§ Extracted material:
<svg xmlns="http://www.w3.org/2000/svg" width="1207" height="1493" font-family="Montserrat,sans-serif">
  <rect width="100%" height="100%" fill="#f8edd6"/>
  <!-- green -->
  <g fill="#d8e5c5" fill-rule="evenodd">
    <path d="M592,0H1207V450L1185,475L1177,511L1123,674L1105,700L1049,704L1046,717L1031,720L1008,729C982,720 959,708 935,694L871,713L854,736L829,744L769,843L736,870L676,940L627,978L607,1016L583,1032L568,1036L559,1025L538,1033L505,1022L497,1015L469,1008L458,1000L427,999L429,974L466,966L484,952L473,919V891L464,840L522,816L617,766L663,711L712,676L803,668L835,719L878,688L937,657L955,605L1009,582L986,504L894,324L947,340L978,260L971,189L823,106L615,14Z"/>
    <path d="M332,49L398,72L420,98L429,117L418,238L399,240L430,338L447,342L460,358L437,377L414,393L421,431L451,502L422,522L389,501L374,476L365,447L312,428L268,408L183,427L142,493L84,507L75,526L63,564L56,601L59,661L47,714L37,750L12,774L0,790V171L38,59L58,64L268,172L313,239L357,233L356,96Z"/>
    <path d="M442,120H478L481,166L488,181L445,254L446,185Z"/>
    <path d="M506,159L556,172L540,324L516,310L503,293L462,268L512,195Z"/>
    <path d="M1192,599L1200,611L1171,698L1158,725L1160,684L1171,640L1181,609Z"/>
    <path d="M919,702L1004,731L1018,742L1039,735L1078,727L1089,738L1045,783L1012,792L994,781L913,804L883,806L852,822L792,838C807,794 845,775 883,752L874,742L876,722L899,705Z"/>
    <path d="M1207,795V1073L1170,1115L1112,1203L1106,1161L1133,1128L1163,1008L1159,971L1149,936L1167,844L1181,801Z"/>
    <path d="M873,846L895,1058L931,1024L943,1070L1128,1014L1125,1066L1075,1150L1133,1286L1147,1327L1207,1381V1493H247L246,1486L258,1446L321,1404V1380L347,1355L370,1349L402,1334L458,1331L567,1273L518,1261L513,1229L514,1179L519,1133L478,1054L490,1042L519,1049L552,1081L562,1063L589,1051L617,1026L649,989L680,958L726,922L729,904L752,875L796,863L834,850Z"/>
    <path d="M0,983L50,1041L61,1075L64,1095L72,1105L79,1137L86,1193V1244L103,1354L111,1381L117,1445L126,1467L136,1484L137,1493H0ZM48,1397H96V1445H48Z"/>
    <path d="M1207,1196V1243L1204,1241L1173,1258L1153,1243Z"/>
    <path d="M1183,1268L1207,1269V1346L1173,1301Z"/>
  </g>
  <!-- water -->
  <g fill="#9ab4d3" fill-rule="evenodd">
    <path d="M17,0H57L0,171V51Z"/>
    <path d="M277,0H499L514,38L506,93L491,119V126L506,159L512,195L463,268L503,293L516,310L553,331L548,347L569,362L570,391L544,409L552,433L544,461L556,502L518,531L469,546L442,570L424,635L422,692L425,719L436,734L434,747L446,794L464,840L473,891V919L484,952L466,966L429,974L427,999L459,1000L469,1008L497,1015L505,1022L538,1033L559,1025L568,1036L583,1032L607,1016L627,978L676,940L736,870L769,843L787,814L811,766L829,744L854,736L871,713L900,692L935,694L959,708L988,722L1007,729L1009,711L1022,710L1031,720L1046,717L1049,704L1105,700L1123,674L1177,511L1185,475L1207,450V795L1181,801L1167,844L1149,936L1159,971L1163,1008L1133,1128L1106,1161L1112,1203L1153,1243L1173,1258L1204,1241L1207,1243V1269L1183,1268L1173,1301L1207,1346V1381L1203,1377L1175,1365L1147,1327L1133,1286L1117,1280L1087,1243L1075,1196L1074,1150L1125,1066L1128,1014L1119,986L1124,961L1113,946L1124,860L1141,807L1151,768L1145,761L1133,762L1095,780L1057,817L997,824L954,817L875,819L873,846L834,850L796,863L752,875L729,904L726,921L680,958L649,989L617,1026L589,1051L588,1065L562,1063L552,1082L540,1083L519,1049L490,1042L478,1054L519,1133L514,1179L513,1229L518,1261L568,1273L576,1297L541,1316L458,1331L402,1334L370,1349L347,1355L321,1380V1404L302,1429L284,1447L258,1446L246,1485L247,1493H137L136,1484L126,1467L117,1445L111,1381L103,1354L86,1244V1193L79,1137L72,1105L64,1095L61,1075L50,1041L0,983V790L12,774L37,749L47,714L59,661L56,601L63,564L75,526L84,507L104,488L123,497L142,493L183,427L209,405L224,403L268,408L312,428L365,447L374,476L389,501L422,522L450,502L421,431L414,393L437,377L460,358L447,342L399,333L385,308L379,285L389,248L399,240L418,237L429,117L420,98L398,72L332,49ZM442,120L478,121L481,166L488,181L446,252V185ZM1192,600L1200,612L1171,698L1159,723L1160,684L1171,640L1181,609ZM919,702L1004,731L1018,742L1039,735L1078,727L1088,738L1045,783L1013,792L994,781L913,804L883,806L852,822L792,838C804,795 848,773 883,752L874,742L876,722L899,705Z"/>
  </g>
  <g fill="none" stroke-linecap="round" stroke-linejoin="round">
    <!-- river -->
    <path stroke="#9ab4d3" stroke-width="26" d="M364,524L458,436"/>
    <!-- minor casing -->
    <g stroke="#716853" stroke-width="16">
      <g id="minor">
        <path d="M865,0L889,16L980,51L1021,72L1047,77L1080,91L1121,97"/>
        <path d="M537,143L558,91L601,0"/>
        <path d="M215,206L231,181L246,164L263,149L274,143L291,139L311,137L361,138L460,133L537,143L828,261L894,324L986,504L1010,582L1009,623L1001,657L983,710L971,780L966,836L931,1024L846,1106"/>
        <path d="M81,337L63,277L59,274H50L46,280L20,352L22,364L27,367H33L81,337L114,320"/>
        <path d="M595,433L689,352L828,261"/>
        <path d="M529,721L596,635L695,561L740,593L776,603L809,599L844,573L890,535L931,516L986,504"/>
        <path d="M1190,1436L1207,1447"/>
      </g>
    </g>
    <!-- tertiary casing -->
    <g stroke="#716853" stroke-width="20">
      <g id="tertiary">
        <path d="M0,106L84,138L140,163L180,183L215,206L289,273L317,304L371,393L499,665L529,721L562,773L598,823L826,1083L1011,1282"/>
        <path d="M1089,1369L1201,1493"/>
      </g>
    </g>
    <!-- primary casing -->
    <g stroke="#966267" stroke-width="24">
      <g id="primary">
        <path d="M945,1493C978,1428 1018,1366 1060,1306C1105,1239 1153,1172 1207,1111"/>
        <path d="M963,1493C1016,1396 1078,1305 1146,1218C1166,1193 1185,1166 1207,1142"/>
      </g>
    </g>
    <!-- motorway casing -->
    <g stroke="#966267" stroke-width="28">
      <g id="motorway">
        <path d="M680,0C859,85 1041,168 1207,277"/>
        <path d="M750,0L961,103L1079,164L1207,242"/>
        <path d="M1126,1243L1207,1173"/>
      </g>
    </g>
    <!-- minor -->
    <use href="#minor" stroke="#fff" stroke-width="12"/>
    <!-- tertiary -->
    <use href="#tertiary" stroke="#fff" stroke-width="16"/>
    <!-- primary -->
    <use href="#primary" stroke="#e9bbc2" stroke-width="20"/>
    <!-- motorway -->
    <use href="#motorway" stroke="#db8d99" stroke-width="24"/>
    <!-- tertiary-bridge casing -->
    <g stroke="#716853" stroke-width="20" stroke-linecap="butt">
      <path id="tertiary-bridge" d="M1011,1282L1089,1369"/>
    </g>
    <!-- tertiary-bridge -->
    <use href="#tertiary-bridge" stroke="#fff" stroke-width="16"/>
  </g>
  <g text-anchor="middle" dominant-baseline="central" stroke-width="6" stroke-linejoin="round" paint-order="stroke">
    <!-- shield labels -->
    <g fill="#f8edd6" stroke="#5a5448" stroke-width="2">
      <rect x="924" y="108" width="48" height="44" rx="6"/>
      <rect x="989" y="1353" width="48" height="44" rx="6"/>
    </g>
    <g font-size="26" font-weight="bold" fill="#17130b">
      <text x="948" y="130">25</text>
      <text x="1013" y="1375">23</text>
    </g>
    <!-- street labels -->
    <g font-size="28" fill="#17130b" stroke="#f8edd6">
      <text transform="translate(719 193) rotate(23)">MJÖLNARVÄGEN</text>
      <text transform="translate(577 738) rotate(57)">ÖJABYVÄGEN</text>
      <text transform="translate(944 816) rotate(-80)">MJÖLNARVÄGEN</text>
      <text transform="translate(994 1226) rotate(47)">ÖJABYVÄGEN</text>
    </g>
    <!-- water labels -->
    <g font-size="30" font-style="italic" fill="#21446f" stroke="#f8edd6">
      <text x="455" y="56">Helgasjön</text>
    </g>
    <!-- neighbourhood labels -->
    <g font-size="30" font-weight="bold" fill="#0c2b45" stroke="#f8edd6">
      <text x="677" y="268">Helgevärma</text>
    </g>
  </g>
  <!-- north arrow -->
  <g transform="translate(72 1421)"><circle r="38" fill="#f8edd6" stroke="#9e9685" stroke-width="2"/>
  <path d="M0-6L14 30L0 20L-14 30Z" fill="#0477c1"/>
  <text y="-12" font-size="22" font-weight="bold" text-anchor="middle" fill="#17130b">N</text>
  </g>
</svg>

§ Required work: Nothing but the lines from the one with "<!-- shield labels -->" through the final line of the records above should appear, each copied exactly.

§ The answer:
    <!-- shield labels -->
    <g fill="#f8edd6" stroke="#5a5448" stroke-width="2">
      <rect x="924" y="108" width="48" height="44" rx="6"/>
      <rect x="989" y="1353" width="48" height="44" rx="6"/>
    </g>
    <g font-size="26" font-weight="bold" fill="#17130b">
      <text x="948" y="130">25</text>
      <text x="1013" y="1375">23</text>
    </g>
    <!-- street labels -->
    <g font-size="28" fill="#17130b" stroke="#f8edd6">
      <text transform="translate(719 193) rotate(23)">MJÖLNARVÄGEN</text>
      <text transform="translate(577 738) rotate(57)">ÖJABYVÄGEN</text>
      <text transform="translate(944 816) rotate(-80)">MJÖLNARVÄGEN</text>
      <text transform="translate(994 1226) rotate(47)">ÖJABYVÄGEN</text>
    </g>
    <!-- water labels -->
    <g font-size="30" font-style="italic" fill="#21446f" stroke="#f8edd6">
      <text x="455" y="56">Helgasjön</text>
    </g>
    <!-- neighbourhood labels -->
    <g font-size="30" font-weight="bold" fill="#0c2b45" stroke="#f8edd6">
      <text x="677" y="268">Helgevärma</text>
    </g>
  </g>
  <!-- north arrow -->
  <g transform="translate(72 1421)"><circle r="38" fill="#f8edd6" stroke="#9e9685" stroke-width="2"/>
  <path d="M0-6L14 30L0 20L-14 30Z" fill="#0477c1"/>
  <text y="-12" font-size="22" font-weight="bold" text-anchor="middle" fill="#17130b">N</text>
  </g>
</svg>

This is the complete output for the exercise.